--- WORK TO COMPLETE ---
In the copy, include every entry exactly but none of its images.

--- MATERIALS PROVIDED ---
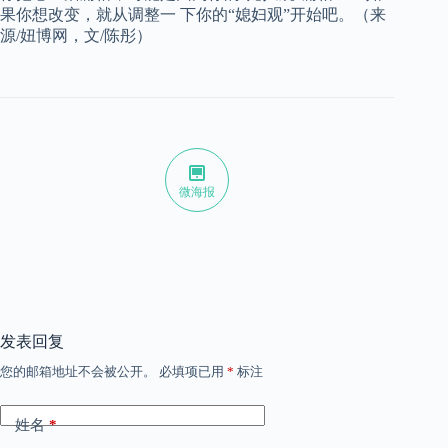
果你想改变，就从调整一 下你的“媳妇观”开始吧。（来
源/妞博网，文/陈彤）
微海报
发表回复
您的邮箱地址不会被公开。
必填项已用
*
标注
姓名
*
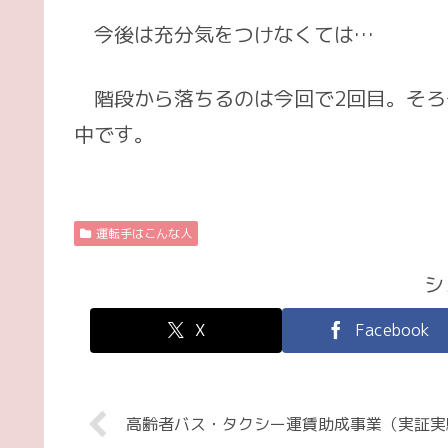
今後は充分気をつけなくては…
階段から落ちるのは今回で2回目。そろ
中です。
運転手はこんな人
シ
X
Facebook
高齢者バス・タクシー運賃助成事業（実証実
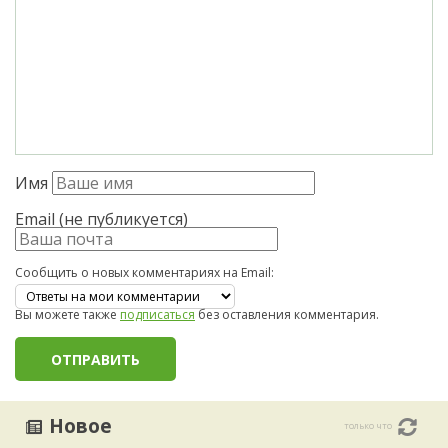
Имя
Email (не публикуется)
Сообщить о новых комментариях на Email:
Вы можете также
подписаться
без оставления комментария.
Новое
только что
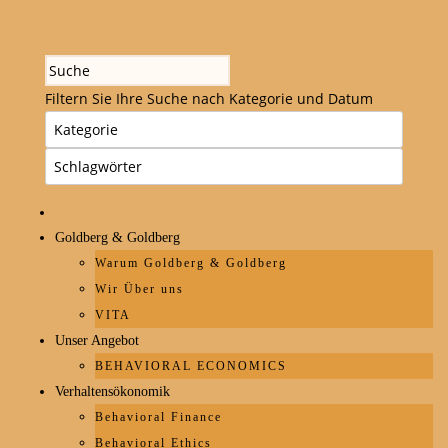
Filtern Sie Ihre Suche nach Kategorie und Datum
Goldberg & Goldberg
Warum Goldberg & Goldberg
Wir Über uns
VITA
Unser Angebot
BEHAVIORAL ECONOMICS
Verhaltensökonomik
Behavioral Finance
Behavioral Ethics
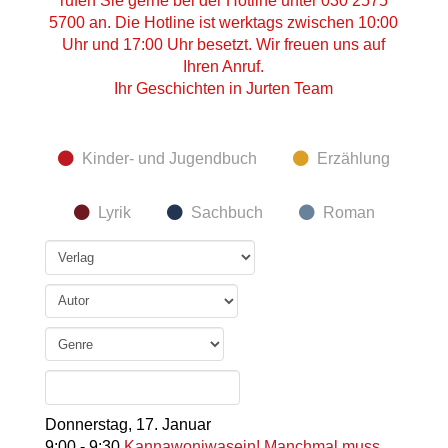
rufen Sie gerne bei der Hotline unter 030 2575
5700 an. Die Hotline ist werktags zwischen 10:00
Uhr und 17:00 Uhr besetzt. Wir freuen uns auf
Ihren Anruf.
Ihr Geschichten in Jurten Team
Kinder- und Jugendbuch
Erzählung
Lyrik
Sachbuch
Roman
Donnerstag,
17. Januar
9:00
-
9:30
Kannawoniwasein! Manchmal muss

--- ANSWER TO THE PROBLEM ---
果你想改变，就从调整一 下你的“媳妇观”开始吧。（来
源/妞博网，文/陈彤）
微海报
发表回复
您的邮箱地址不会被公开。
必填项已用
*
标注
姓名
*
今後は充分気をつけなくては…
階段から落ちるのは今回で2回目。そろ
中です。
運転手はこんな人
シ
X
Facebook
高齢者バス・タクシー運賃助成事業（実証実
Имя
Email (не публикуется)
Сообщить о новых комментариях на Email:
Вы можете также
подписаться
без оставления комментария.
Новое
только что
Filtern Sie Ihre Suche nach Kategorie und Datum
Goldberg & Goldberg
Warum Goldberg & Goldberg
Wir Über uns
VITA
Unser Angebot
BEHAVIORAL ECONOMICS
Verhaltensökonomik
Behavioral Finance
Behavioral Ethics
rufen Sie gerne bei der Hotline unter 030 2575
5700 an. Die Hotline ist werktags zwischen 10:00
Uhr und 17:00 Uhr besetzt. Wir freuen uns auf
Ihren Anruf.
Ihr Geschichten in Jurten Team
Kinder- und Jugendbuch
Erzählung
Lyrik
Sachbuch
Roman
Donnerstag,
17. Januar
9:00
-
9:30
Kannawoniwasein! Manchmal muss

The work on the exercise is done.